Data for the task Start Marker

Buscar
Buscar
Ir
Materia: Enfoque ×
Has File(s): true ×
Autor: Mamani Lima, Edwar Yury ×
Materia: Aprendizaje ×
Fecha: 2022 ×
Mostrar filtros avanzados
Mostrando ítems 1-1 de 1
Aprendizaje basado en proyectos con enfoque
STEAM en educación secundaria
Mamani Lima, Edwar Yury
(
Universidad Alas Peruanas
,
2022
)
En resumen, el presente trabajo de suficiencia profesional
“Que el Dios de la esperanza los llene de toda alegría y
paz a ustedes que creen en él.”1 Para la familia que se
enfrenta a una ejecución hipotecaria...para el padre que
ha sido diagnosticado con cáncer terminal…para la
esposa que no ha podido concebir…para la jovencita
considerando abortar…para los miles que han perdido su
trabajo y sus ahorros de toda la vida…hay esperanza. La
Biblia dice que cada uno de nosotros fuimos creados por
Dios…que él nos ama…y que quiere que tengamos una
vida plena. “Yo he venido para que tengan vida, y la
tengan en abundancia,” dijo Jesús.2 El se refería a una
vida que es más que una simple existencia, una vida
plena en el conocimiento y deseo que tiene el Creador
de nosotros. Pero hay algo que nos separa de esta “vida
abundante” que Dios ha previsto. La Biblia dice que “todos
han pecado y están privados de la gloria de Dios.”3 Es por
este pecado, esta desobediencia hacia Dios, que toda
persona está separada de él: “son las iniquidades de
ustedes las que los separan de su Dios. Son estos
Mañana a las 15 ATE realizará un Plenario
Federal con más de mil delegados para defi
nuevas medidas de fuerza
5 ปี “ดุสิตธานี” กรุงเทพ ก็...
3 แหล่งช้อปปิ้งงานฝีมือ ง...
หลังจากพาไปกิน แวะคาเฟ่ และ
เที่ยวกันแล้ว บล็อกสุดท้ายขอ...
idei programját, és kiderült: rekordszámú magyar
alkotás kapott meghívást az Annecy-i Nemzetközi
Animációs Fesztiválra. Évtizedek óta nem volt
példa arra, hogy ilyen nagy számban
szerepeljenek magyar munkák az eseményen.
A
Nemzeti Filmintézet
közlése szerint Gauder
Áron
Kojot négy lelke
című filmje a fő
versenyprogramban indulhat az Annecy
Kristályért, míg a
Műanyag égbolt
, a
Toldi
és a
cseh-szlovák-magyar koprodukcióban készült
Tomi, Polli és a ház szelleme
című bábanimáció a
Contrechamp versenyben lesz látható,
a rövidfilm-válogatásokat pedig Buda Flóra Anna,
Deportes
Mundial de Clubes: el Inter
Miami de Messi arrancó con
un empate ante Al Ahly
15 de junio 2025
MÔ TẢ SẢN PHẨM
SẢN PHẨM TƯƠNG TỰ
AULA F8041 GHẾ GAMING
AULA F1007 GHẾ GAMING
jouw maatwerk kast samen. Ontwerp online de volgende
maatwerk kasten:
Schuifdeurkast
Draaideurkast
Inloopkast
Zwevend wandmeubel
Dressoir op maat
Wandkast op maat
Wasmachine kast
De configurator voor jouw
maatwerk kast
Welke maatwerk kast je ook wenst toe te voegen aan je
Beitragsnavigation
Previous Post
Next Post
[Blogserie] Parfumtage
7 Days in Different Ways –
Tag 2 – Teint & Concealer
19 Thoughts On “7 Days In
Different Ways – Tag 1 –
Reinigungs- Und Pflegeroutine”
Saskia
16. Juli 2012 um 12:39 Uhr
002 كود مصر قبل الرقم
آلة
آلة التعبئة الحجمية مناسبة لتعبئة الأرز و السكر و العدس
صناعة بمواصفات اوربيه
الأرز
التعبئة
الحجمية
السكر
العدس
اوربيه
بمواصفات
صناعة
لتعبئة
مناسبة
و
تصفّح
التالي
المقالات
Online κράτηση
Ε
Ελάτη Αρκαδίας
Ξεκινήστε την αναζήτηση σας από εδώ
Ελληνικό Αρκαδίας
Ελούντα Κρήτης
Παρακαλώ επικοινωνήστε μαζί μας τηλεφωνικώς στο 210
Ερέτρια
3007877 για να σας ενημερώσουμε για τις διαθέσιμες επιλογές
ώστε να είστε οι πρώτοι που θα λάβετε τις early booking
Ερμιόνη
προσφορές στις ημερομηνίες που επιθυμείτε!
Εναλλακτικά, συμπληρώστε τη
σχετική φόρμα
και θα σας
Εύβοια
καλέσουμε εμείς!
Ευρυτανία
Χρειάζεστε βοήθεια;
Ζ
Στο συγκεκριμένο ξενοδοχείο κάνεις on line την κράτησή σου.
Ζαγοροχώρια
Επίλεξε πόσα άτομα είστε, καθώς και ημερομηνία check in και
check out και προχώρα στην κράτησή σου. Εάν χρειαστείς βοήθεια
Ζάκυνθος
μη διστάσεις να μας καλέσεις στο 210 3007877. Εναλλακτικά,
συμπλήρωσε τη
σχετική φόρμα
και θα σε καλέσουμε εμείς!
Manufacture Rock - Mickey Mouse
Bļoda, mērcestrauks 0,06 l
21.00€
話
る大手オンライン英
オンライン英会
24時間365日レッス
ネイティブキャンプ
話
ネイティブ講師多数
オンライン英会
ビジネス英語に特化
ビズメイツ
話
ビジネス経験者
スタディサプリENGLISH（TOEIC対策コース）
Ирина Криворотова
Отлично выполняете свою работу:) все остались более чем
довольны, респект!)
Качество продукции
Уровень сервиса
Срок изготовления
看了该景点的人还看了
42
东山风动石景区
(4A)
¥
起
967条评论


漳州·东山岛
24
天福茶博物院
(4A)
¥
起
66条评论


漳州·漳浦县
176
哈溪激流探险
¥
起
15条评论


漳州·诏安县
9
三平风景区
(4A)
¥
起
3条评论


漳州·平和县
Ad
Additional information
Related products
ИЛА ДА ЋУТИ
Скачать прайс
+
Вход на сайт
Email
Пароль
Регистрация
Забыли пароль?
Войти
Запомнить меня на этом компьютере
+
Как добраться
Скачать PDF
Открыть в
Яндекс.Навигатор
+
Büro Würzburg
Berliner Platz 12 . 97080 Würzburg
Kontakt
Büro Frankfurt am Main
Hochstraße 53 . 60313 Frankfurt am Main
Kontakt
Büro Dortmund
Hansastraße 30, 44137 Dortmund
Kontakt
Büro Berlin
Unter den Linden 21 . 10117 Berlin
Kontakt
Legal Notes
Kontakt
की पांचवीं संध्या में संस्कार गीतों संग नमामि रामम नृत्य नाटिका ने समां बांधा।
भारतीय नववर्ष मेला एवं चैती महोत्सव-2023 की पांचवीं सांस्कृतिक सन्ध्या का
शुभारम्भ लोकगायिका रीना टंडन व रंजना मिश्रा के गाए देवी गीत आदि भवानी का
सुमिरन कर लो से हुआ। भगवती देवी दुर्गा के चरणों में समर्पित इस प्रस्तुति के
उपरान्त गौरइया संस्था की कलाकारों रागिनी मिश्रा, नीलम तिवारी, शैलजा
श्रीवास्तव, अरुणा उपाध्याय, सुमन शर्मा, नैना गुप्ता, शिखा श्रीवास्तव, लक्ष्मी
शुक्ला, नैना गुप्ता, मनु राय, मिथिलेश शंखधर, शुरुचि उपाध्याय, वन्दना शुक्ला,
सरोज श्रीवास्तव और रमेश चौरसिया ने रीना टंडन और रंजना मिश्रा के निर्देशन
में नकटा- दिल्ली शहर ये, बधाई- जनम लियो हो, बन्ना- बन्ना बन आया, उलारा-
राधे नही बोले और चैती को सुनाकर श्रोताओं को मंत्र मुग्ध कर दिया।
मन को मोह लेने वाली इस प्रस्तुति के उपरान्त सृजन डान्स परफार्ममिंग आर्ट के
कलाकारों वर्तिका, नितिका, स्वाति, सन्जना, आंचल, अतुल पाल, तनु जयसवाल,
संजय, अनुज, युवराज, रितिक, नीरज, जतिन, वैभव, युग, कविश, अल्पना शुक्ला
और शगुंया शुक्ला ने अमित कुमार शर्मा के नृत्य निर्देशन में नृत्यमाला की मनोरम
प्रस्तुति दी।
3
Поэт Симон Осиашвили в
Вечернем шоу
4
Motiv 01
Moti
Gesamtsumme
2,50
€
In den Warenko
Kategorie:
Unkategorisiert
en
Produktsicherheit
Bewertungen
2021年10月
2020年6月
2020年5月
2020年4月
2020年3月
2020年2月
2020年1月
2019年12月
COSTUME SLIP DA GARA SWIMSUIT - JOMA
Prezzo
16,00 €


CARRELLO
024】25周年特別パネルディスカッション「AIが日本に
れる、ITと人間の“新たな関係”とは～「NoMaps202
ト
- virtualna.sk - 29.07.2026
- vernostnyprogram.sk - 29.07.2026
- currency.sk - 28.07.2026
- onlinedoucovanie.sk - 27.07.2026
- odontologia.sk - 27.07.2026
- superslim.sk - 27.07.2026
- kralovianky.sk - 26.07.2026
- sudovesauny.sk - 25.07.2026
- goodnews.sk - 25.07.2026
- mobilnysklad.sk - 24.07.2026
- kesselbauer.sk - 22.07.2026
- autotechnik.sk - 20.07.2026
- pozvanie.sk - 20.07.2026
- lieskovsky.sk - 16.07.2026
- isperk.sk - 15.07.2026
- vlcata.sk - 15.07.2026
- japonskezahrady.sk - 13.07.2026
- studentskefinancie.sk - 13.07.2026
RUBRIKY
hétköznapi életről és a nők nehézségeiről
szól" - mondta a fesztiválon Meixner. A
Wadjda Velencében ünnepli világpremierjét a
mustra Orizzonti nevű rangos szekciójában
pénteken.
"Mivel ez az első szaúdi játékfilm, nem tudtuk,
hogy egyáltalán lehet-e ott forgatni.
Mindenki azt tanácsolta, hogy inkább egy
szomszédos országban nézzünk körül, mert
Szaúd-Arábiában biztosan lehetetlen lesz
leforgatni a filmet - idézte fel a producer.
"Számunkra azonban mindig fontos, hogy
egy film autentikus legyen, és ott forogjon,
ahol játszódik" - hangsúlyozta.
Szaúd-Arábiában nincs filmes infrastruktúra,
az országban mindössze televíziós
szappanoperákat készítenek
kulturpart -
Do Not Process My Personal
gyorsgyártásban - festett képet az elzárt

Data for the task End Marker

> _What you have to do_
Nothing should appear in the answer except the lines above from the line with "cseh-szlovák-magyar koprodukcióban készült" through the line with "Ελάτη Αρκαδίας", both included, written out exactly.

> _Result of the exercise_
cseh-szlovák-magyar koprodukcióban készült
Tomi, Polli és a ház szelleme
című bábanimáció a
Contrechamp versenyben lesz látható,
a rövidfilm-válogatásokat pedig Buda Flóra Anna,
Deportes
Mundial de Clubes: el Inter
Miami de Messi arrancó con
un empate ante Al Ahly
15 de junio 2025
MÔ TẢ SẢN PHẨM
SẢN PHẨM TƯƠNG TỰ
AULA F8041 GHẾ GAMING
AULA F1007 GHẾ GAMING
jouw maatwerk kast samen. Ontwerp online de volgende
maatwerk kasten:
Schuifdeurkast
Draaideurkast
Inloopkast
Zwevend wandmeubel
Dressoir op maat
Wandkast op maat
Wasmachine kast
De configurator voor jouw
maatwerk kast
Welke maatwerk kast je ook wenst toe te voegen aan je
Beitragsnavigation
Previous Post
Next Post
[Blogserie] Parfumtage
7 Days in Different Ways –
Tag 2 – Teint & Concealer
19 Thoughts On “7 Days In
Different Ways – Tag 1 –
Reinigungs- Und Pflegeroutine”
Saskia
16. Juli 2012 um 12:39 Uhr
002 كود مصر قبل الرقم
آلة
آلة التعبئة الحجمية مناسبة لتعبئة الأرز و السكر و العدس
صناعة بمواصفات اوربيه
الأرز
التعبئة
الحجمية
السكر
العدس
اوربيه
بمواصفات
صناعة
لتعبئة
مناسبة
و
تصفّح
التالي
المقالات
Online κράτηση
Ε
Ελάτη Αρκαδίας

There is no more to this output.